━━━━━ PARTE DEL DOCUMENTO ━━━━━

E’ abruzzese uno dei personaggi chiave dell’inchiesta della Procura di Milano sul mondo del calcio. Teramano per la precisione. Si chiama Daniele Paterna, 38 anni, informatore medico, arbitro iscritto alla locale sezione Aia. E’ arrivato a dirigere fino alla serie A. Una buona carriera terminata nell’estate del 2023 quando è stato dismesso e ha fatto domanda per passare alla Var. Secondo la ricostruzione fatta nel corso dell’indagine è l’Avar all’interno della sala di Lissone che avrebbe cambiato idea su un rigore da concedere all’Udinese (decisivo ai fini del risultato, 1-0 gol di Thauvin dal dischetto) nella partita di serie A contro il Parma del primo marzo 2025. Sarebbe uno degli episodi contestati a Rocchi, indagato per frode sportiva.
Paterna sarebbe stato titubante nel valutare un’azione: «Non mi sembra fuori dalla sagoma, guarda la posizione del braccio, mi sembra sul corpo». Insomma, l’orientamento sembra quello di soprassedere e non “chiamare” la possibilità del penalty. Poi qualcosa sarebbe cambiato.
Paterna si sarebbe voltato e guardato qualcuno “fuori campo”. Non si vede chi è, ma si vede nitidamente il labiale dell’Avar: «È rigore?», la “domanda” posta da Paterna all’interlocutore fuori campo.

━━━━━ ESTRATTI DI DATI ━━━━━

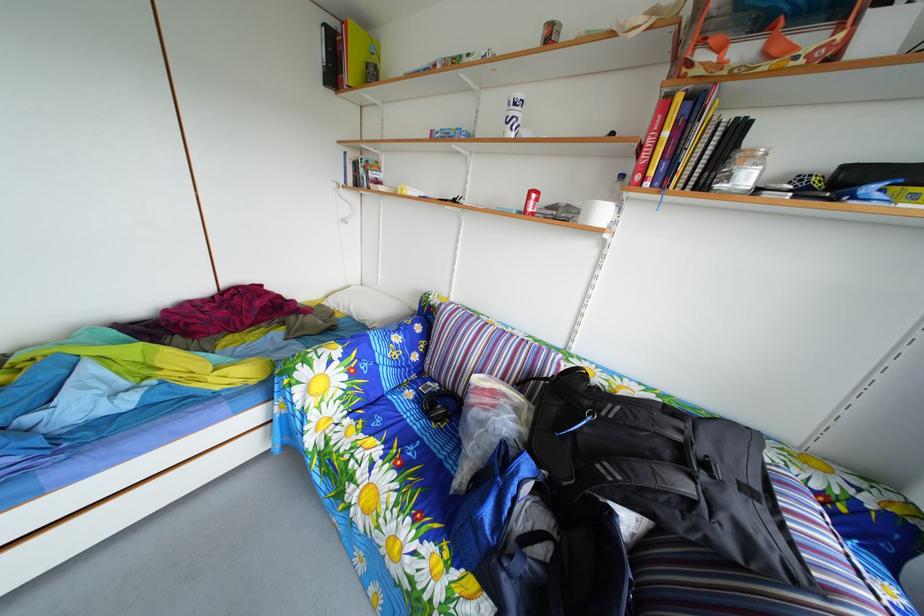
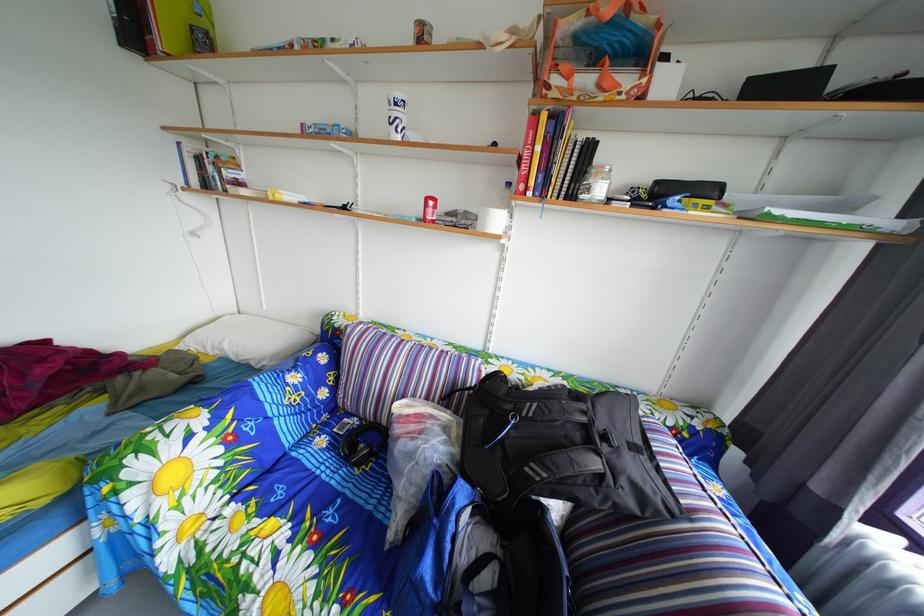
Locate, in the second image, the point that corresponds to point (396, 428) in the first image.

(301, 493)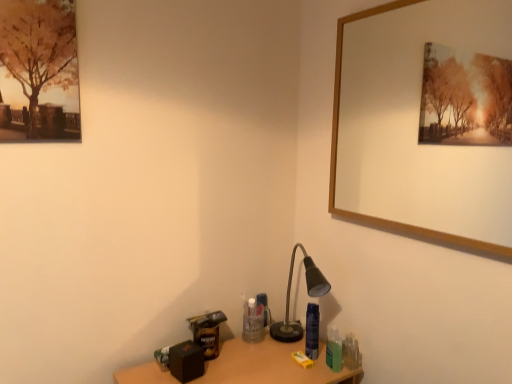
What do you see at coordinates (308, 294) in the screenshot?
I see `matte black desk lamp at lower right` at bounding box center [308, 294].

Locate an element on the screen. wooden picture frame at upper right is located at coordinates (426, 121).

Is wooden picture frame at upper right positioned with its back to wooden table at lower center?

No, wooden picture frame at upper right is not facing the opposite direction of wooden table at lower center.

Which is less distant, (386,24) or (272,355)?

The point (272,355) is closer to the camera.

Does wooden picture frame at upper right have a larger size compared to wooden table at lower center?

No, wooden picture frame at upper right is not bigger than wooden table at lower center.

From the picture: Is wooden picture frame at upper right positioned beyond the bounds of wooden table at lower center?

Indeed, wooden picture frame at upper right is completely outside wooden table at lower center.

Can you confirm if matte black desk lamp at lower right is thinner than wooden picture frame at upper right?

In fact, matte black desk lamp at lower right might be wider than wooden picture frame at upper right.

From the image's perspective, which one is positioned higher, matte black desk lamp at lower right or wooden picture frame at upper right?

From the image's view, wooden picture frame at upper right is above.

Based on their positions, is matte black desk lamp at lower right located to the left or right of wooden picture frame at upper right?

Clearly, matte black desk lamp at lower right is on the left of wooden picture frame at upper right in the image.

How many degrees apart are the facing directions of matte black desk lamp at lower right and wooden picture frame at upper right?

79.1 degrees separate the facing orientations of matte black desk lamp at lower right and wooden picture frame at upper right.

Which object is positioned more to the left, wooden picture frame at upper right or matte black desk lamp at lower right?

Positioned to the left is matte black desk lamp at lower right.

From the image's perspective, is wooden picture frame at upper right above or below matte black desk lamp at lower right?

From the image's perspective, wooden picture frame at upper right appears above matte black desk lamp at lower right.

Can you tell me how much wooden picture frame at upper right and matte black desk lamp at lower right differ in facing direction?

79.1 degrees.

Consider the image. Is the depth of wooden table at lower center greater than that of wooden picture frame at upper right?

Yes, wooden table at lower center is further from the viewer.

Is wooden table at lower center not near wooden picture frame at upper right?

Indeed, wooden table at lower center is not near wooden picture frame at upper right.

This screenshot has width=512, height=384. In order to click on picture frame that appears above the wooden table at lower center (from a real-world perspective) in this screenshot , I will do `click(426, 121)`.

Can you tell me how much wooden table at lower center and wooden picture frame at upper right differ in facing direction?

The facing directions of wooden table at lower center and wooden picture frame at upper right are 90.5 degrees apart.

Between matte black desk lamp at lower right and wooden table at lower center, which one appears on the right side from the viewer's perspective?

matte black desk lamp at lower right is more to the right.

Does point (278, 328) lie in front of point (298, 371)?

No.

From the picture: Which of these two, matte black desk lamp at lower right or wooden table at lower center, is smaller?

With smaller size is matte black desk lamp at lower right.

Do you think matte black desk lamp at lower right is within wooden table at lower center, or outside of it?

The correct answer is: outside.

Is wooden table at lower center bigger or smaller than matte black desk lamp at lower right?

Clearly, wooden table at lower center is larger in size than matte black desk lamp at lower right.

Which object is positioned more to the right, wooden table at lower center or matte black desk lamp at lower right?

From the viewer's perspective, matte black desk lamp at lower right appears more on the right side.

Between point (261, 357) and point (290, 263), which one is positioned in front?

The point (261, 357) is more forward.

Locate an element on the screen. table to the left of wooden picture frame at upper right is located at coordinates (269, 365).

What are the coordinates of `picture frame positioned vertically above the matte black desk lamp at lower right (from a real-world perspective)` in the screenshot? It's located at (426, 121).

From the image, which object appears to be farther from wooden picture frame at upper right, wooden table at lower center or matte black desk lamp at lower right?

The object further to wooden picture frame at upper right is wooden table at lower center.

Looking at the image, which one is located closer to wooden table at lower center, wooden picture frame at upper right or matte black desk lamp at lower right?

matte black desk lamp at lower right is closer to wooden table at lower center.

Which object lies nearer to the anchor point matte black desk lamp at lower right, wooden table at lower center or wooden picture frame at upper right?

Based on the image, wooden table at lower center appears to be nearer to matte black desk lamp at lower right.

Looking at this image, based on their spatial positions, is matte black desk lamp at lower right or wooden table at lower center further from wooden picture frame at upper right?

wooden table at lower center is further to wooden picture frame at upper right.

From the picture: Which object lies further to the anchor point matte black desk lamp at lower right, wooden picture frame at upper right or wooden table at lower center?

wooden picture frame at upper right is further to matte black desk lamp at lower right.

When comparing their distances from wooden table at lower center, does matte black desk lamp at lower right or wooden picture frame at upper right seem closer?

Based on the image, matte black desk lamp at lower right appears to be nearer to wooden table at lower center.

Find the location of a particular element. The width and height of the screenshot is (512, 384). lamp between wooden picture frame at upper right and wooden table at lower center in the vertical direction is located at coordinates (308, 294).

━━━━━

# ISTRUZIONI DI LAVORO:
a) Traduci in inglese questa frase del brano su Daniele Paterna: «Paterna si sarebbe voltato e guardato qualcuno “fuori campo”.»
b) Prosegui il brano su Daniele Paterna, ripartendo subito dopo la sua ultima frase.
Il materiale non ha alcun legame con il brano su Daniele Paterna.

# RISULTATI:
a) Paterna reportedly turned around and looked at someone "off camera."

b)
Evidentemente la risposta è affermativa. Perché subito dopo l’interpretazione cambia. E il messaggio all’arbitro in campo, Maresca, è il seguente: «Un attimo Fabio, controllo l’App. È possibile calcio di rigore, ti consiglio l’on field review». E il “richiamato” Maresca fischia il rigore. Il personaggio fuori campo sarebbe Gianluca Rocchi, il designatore sul quale pende un invito a comparire. Rocchi, così come Gervasoni, si è autosospeso.
Paterna sarebbe stato interrogato e, dal momento che sarebbe caduto in contraddizione e secondo la Procura avrebbe avuto un atteggiamento reticente sarebbe finito sul registro degli indagati per falsa testimonianza. Condizionale d’obbligo per un’inchiesta i cui sviluppi sono inimmaginabili e comunque destinati a scuotere il mondo del calcio.